(PASSAGE SHOWN begins)

# Pricing on boarding.



## Speed Racer (Oct 21, 2009)

I've never heard of Catlin, VA. In what county is it located?


----------



## GreyRay (Jun 15, 2010)

Hang on a sec.
_Posted via Mobile Device_


----------



## GreyRay (Jun 15, 2010)

sorry it's Catlett... I think.
_Posted via Mobile Device_


----------



## GreyRay (Jun 15, 2010)

Yeah, it's 12 miles south west from Manassas VA
_Posted via Mobile Device_


----------



## Speed Racer (Oct 21, 2009)

Okay. I've heard of Catlett, VA. 

It's in Fauquier County, which _is_ kind of pricey, but your father is dreaming if he thinks he's going to get $500.00 a month for self care, especially with no amenities.

He can most certainly _ask_ that price, but don't be surprised if no one takes him up on it. :wink:

Plus, has he thought about the added insurance he's going to need to take out, in order to cover having a boarding facility? Self care or not that's a _business_, and he'll have to be licensed and insured as such.


----------



## GreyRay (Jun 15, 2010)

Yeah, insurance has been discussed. That s a must on everything 

That's what I thought too. Oh well, you live and learn.


----------



## leonalee (Jul 1, 2010)

I think your best bet would be to inquire around at all of the comparable boarding facilities in your area/close to you.


----------



## RitzieAnn (Dec 22, 2010)

Well, there are a few questions I have... 

Is there running water?

Is the electric paid?

Also, is he asking this price per stall, or does he want to rent the whole barn?

I think if there is running water, a heated tack room & a wash rack, and the electric is paid, I would happily rent a 6 stall barn with fully fenced pastures for $500

Keep in mind, I'm completely on the other coast line... lol

I used to pay $155 per horse. That included a stall (w/auto waterer), a shared turnout that may or may not have a shed. Full use of indoor arena & outdoor round pen. Shared tack room. Place store about 10 bales. I had to supply my own bedding. This is a self care barn. They just offered use of facilities, an of course they would always look in each stall when the BO would care for her horses. Lucky for me, my 2 shared a pen, so that meant I could leave them out at night in good weather and not have to worry about somebody else complain.

(PASSAGE SHOWN ends)

**WHAT TO DO**
Transcribe the forum thread on boarding prices in full, word for word.

(EXERCISE DATA begins)

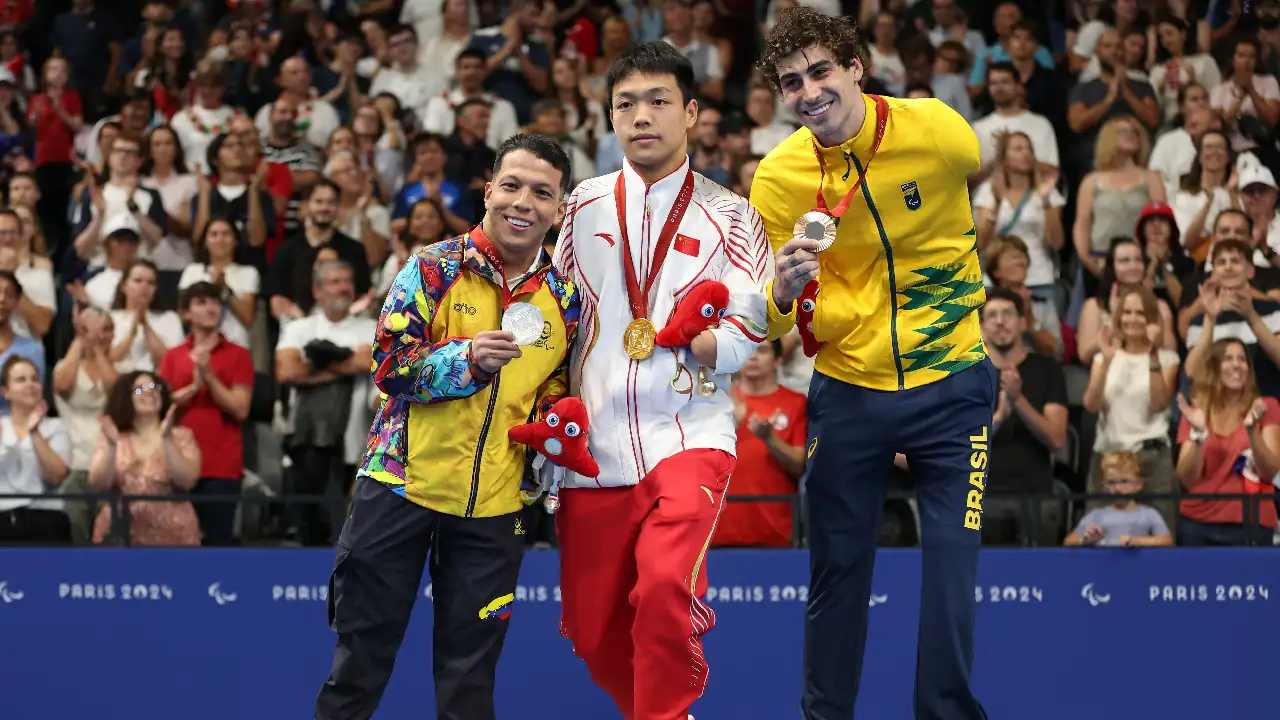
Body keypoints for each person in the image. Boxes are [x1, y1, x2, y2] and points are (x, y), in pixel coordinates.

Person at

(EXERCISE DATA ends)

**TASK OUTPUT**
# Pricing on boarding.



## Speed Racer (Oct 21, 2009)

I've never heard of Catlin, VA. In what county is it located?


----------



## GreyRay (Jun 15, 2010)

Hang on a sec.
_Posted via Mobile Device_


----------



## GreyRay (Jun 15, 2010)

sorry it's Catlett... I think.
_Posted via Mobile Device_


----------



## GreyRay (Jun 15, 2010)

Yeah, it's 12 miles south west from Manassas VA
_Posted via Mobile Device_


----------



## Speed Racer (Oct 21, 2009)

Okay. I've heard of Catlett, VA. 

It's in Fauquier County, which _is_ kind of pricey, but your father is dreaming if he thinks he's going to get $500.00 a month for self care, especially with no amenities.

He can most certainly _ask_ that price, but don't be surprised if no one takes him up on it. :wink:

Plus, has he thought about the added insurance he's going to need to take out, in order to cover having a boarding facility? Self care or not that's a _business_, and he'll have to be licensed and insured as such.


----------



## GreyRay (Jun 15, 2010)

Yeah, insurance has been discussed. That s a must on everything 

That's what I thought too. Oh well, you live and learn.


----------



## leonalee (Jul 1, 2010)

I think your best bet would be to inquire around at all of the comparable boarding facilities in your area/close to you.


----------



## RitzieAnn (Dec 22, 2010)

Well, there are a few questions I have... 

Is there running water?

Is the electric paid?

Also, is he asking this price per stall, or does he want to rent the whole barn?

I think if there is running water, a heated tack room & a wash rack, and the electric is paid, I would happily rent a 6 stall barn with fully fenced pastures for $500

Keep in mind, I'm completely on the other coast line... lol

I used to pay $155 per horse. That included a stall (w/auto waterer), a shared turnout that may or may not have a shed. Full use of indoor arena & outdoor round pen. Shared tack room. Place store about 10 bales. I had to supply my own bedding. This is a self care barn. They just offered use of facilities, an of course they would always look in each stall when the BO would care for her horses. Lucky for me, my 2 shared a pen, so that meant I could leave them out at night in good weather and not have to worry about somebody else complain.